Zu Hause dann gleich rein in die CD-Schublade. Es ist die gleiche Magie wie eben noch. Ich brenne die CD vorsichtshalber gleich ein, nein zweimal und ziehe sie mir parallel auf meinen MP3-Player (128 MB). Die kommenden Wochen werde ich nichts anderes hören als diese Band. Zu „Stella Was a Diver and She Was Always Down“ heule ich, zu „Roland“ tanze ich, „Leif Erikson“ erschlägt mich mit seiner Schönheit: „She says it helps with the lights out / Her rabid glow is like Braille to the night.“
Was für ein Satz. Heute noch.

Ich beginne, mich zu kleiden wie die Band – kaufe Schlipse, schwarze Anzughosen, Hemden. Ich kaufe mir Gitarren und kriege zum Geburtstag später einen Bass geschenkt und versuche, alles nachzuspielen – mäßig erfolgreich.
2004 bringt die Band ihren Nachfolger „Antics“ heraus – erneut brenne ich lichterloh. Im Zuge dessen sehen wir die Band auch endlich das erste Mal live, in einer nicht ausverkauften Markthalle in Hamburg, mit Bloc Party als Vorband. Ich kann mich kaum an eine Minute des Konzerts erinnern, so aufgeregt war ich. Später fahren wir noch mit Paul Banks und Carlos Dengler zusammen Taxi, da sie nicht wissen, wo ihre Aftershow-Party stattfindet (Spoiler: in der sehr guten Weltbühne von Tino Hanekamp), und ziehen danach alle Mann/Frau über den Kiez und erleben Dinge … aber das steht auf einem anderen Blatt. Auch lerne ich auf dieser Tour eine Gruppe Leute kennen; später werden wir zusammen der Band nachreisen, und auch heute noch besteht Kontakt (hi an dieser Stelle!), auch wenn sich meine Leidenschaft mit den Jahren etwas beruhigt und gewandelt hat. Leider erreicht mich die Band seit den letzten drei Platten nicht mehr – aber wir alle werden älter und entwickeln uns weiter.

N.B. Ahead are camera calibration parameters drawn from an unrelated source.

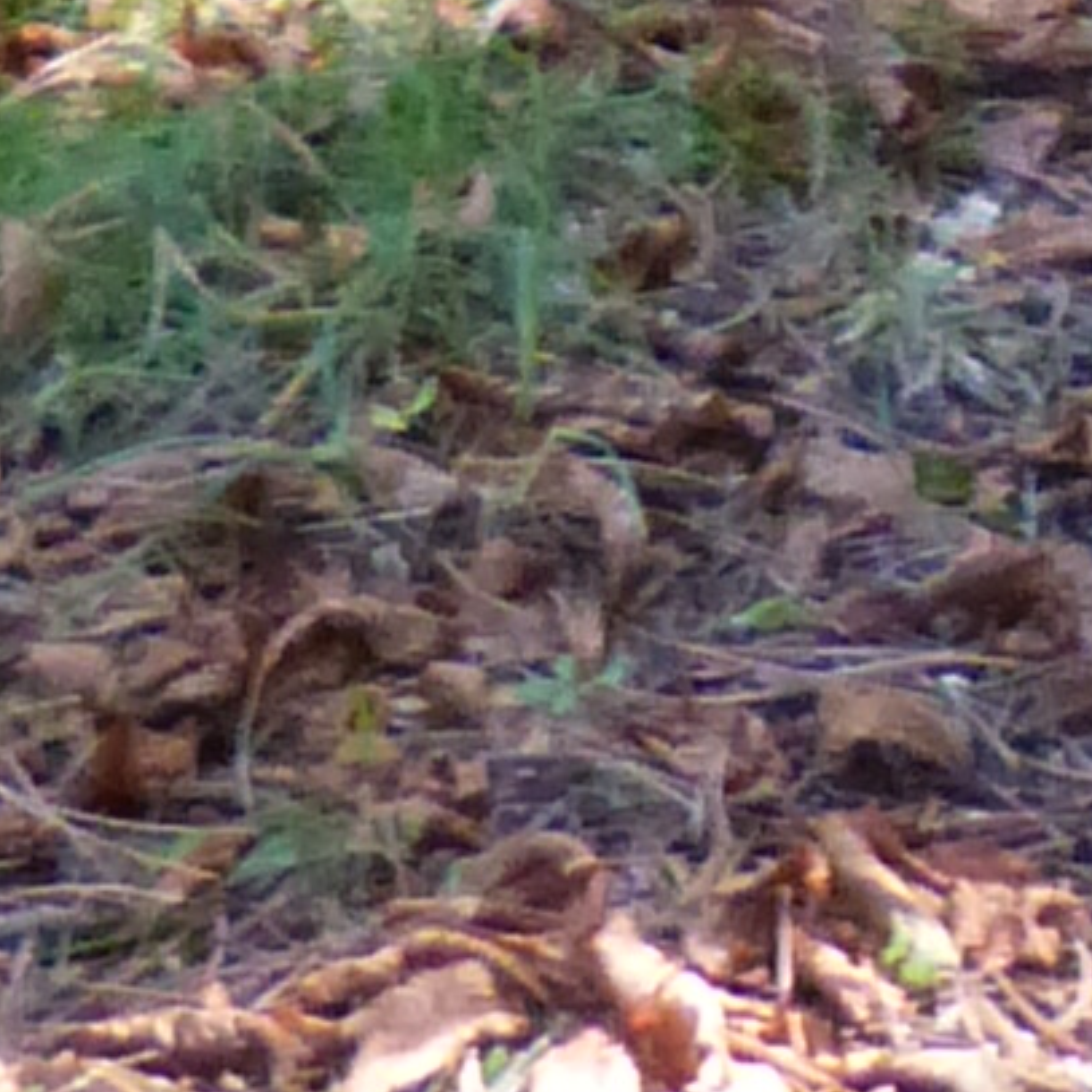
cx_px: 1095
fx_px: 7745
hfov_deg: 8.0
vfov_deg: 6.6
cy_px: -3145
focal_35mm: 217
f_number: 2.8
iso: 400
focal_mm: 4.5
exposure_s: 1/60
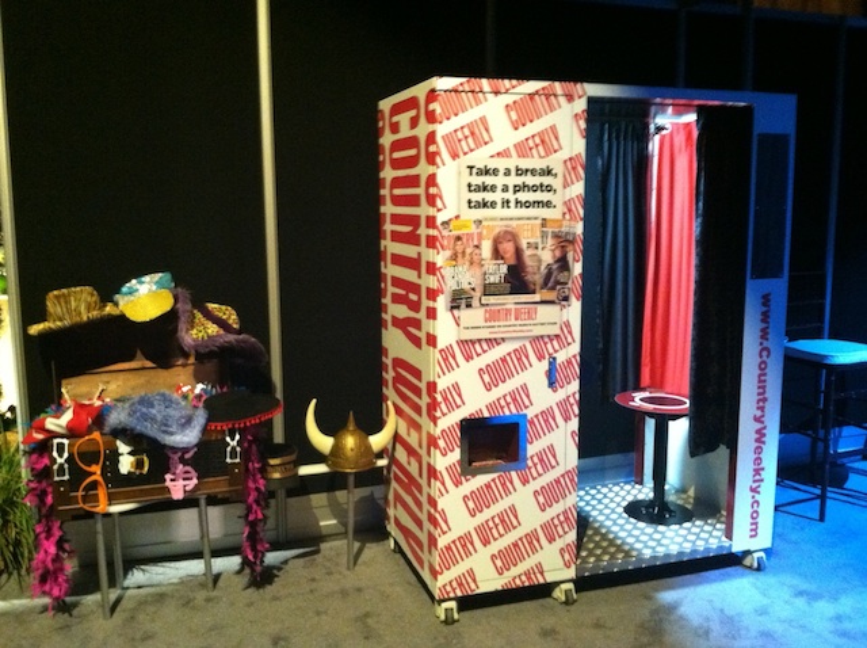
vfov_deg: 40.6
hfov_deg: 52.7
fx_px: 875
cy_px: 324
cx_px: 434
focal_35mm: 35
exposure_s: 1/15
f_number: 2.8
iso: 800
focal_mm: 3.85
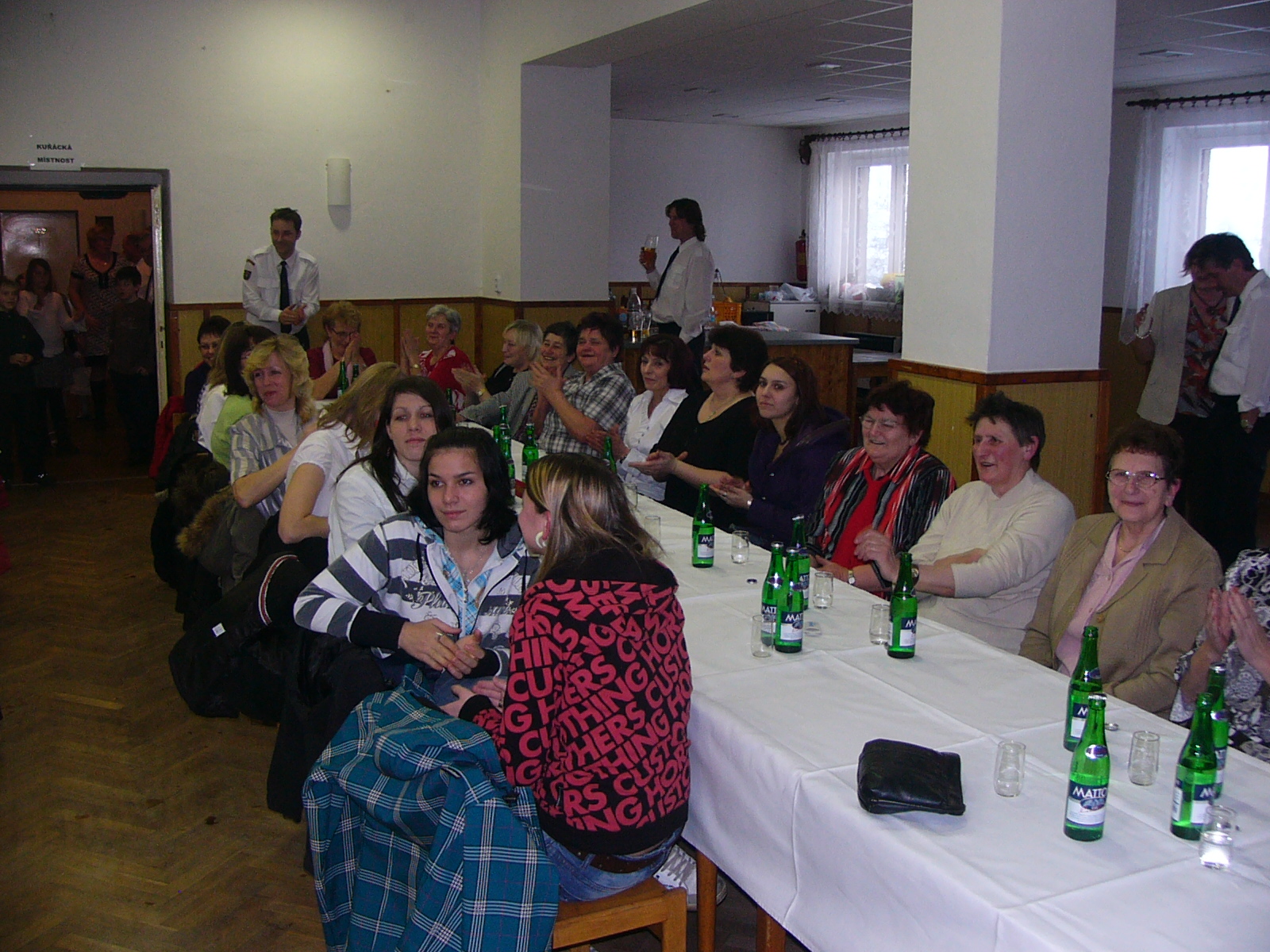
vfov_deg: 40.7
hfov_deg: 52.6
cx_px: 635
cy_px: 476
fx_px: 1284
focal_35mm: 35
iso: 100
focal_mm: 4.6
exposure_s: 1/30
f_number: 2.8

Doch die Tür zu der Welt, die Interpol mir aufgeschubst hat, war eine der zwei, drei wichtigsten in meiner musikalischen Ich-Werdung. Postpunk war Anfang der 2000er noch nicht ganz so ein inflationärer Begriff wie heute – es braucht manchmal ja bloß einen Hall-Effekt und etwas Attitude, und schon wird die Postpunk-Fahne geschwenkt – und wurde erst durch Bands wie eben Interpol, The Strokes oder Bloc Party in einen zweiten Frühling überführt.

Jedenfalls begann ich nach „Turn On The Bright Lights“ intensiv, die Achtziger-Originale zu entdecken. Klar, Joy Division und The Cure kennt ja nun wirklich jeder, aber Bands wie The Chameleons, Mission of Burma, Talking Heads, The Fall, Wipers et al. waren mir nur am Rande ein Begriff. Auch der gute deutschsprachige Kram aus Düsseldorf, Berlin und Hamburg – Abwärts, Nichts, Mittagspause und die ganzen „Verschwende deine Jugend“-Bands – war ein nimmer versiegender Quell der Freude.
Hundertprozentig würde ich heute nicht so auf Bands wie Die Nerven, Pisse, Friends of Gas oder Messer stehen (oder sie vielleicht sogar gar nicht kennen?), wenn es diesen einen Tag bei Saturn nicht gegeben hätte. Der uncoolste Ort, um eine der coolsten Bands aller Zeiten – oder jedenfalls für ein paar Jahre – zu entdecken.